Passage –
Revenue & Expenses 2 Years After Starting My Web Business: UniversityTutor.com - barmstrong
http://www.startbreakingfree.com/1423/behind-the-scenes-numbers-from-universitytutor-com-revenue-expenses/

======
patio11
I'm broadly supportive of things like this, but have some constructive
criticism.

1) Don't graph dissimilar things on the same graph. If you absolutely must, to
make a point of how they correlate with each other, do not re-use the same
axis. There is no reason Revenue ($) should ever reuse an axis with Contacts
(number of).

2) Don't graph anything you can't get actionable data out of. For example,
revenue per day in a subscription business is going to be dominated by the
anniversary dates for existing accounts. Is that useful to know? No, that is
noise. Condense it into revenue per month and then you have a useful top-level
overview of whether your efforts are bearing fruit or not.

3) One line on one graph. At most, two. Anything more turns into a solid wall
of noise. (You may find it occasionally useful to have a solid wall of noise
in presentations to other people. Don't put it on your dashboard! Then you're
only fooling yourself!)

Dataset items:
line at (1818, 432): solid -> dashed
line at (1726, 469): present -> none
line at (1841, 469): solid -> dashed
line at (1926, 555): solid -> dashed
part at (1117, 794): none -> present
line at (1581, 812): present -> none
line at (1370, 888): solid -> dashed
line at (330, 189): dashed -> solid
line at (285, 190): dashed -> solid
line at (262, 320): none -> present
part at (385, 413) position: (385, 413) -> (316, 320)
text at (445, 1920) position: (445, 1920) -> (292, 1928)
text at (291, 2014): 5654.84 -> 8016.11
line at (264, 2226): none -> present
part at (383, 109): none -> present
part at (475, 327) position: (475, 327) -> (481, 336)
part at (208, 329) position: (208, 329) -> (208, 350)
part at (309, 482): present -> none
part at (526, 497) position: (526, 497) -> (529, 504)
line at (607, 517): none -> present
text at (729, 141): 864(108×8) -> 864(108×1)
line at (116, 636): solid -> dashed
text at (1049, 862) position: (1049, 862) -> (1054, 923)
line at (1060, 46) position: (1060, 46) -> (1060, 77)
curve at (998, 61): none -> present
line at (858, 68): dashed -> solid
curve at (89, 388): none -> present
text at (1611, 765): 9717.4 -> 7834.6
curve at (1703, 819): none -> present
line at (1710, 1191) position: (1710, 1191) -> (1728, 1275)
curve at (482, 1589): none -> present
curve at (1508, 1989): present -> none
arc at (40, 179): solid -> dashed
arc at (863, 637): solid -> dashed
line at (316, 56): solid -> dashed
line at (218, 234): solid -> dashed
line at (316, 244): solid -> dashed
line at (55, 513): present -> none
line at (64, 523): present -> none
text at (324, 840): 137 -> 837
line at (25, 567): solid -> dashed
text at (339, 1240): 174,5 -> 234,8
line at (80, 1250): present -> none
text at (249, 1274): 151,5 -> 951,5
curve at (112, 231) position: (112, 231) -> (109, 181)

Directives –
a. In the comment on graphing, rewrite the stretch from "1) Don't graph" through "fruit or not.", swapping "axis" for "scale".
b. Give the opening sentence of each numbered point in the comment on graphing.
c. Extend the comment on graphing past its final sentence, in the same voice.

Answers in order –
a.
1) Don't graph dissimilar things on the same graph. If you absolutely must, to
make a point of how they correlate with each other, do not re-use the same
scale. There is no reason Revenue ($) should ever reuse an scale with Contacts
(number of).

2) Don't graph anything you can't get actionable data out of. For example,
revenue per day in a subscription business is going to be dominated by the
anniversary dates for existing accounts. Is that useful to know? No, that is
noise. Condense it into revenue per month and then you have a useful top-level
overview of whether your efforts are bearing fruit or not.

b.
1) Don't graph dissimilar things on the same graph.
2) Don't graph anything you can't get actionable data out of.
3) One line on one graph.

c.
Separate strategic commentary: Mass profusion of subdomains is not a good idea
for SEO purposes. (I assume this happened because it was in fashion two years
ago. This is one of the dangers of chasing the new hotness in SEO
techniques... though I don't remember that one ever being a good idea at less
than black-hat scales.)

I'd put the blog on the same domain and, if not interested in maintaining it,
hire somebody to continue writing content for me. (I need to take my own
advice here, come to think of it, as the BCC-specific blog doesn't get content
updates nearly frequently enough.)

Start A/B testing. (You knew I was going to say that, right?) One obvious
candidate would be adding a featured flag to the subscribing tutors, with the
goal of seeing whether it increased a) contacts to them and b) subscription
rates. (As soon as you have an answer to Question A it becomes a marketing
point: people who pay us $10 a month get 63% more contacts and more than $200
of extra revenue! Dude, its a total no brainer!)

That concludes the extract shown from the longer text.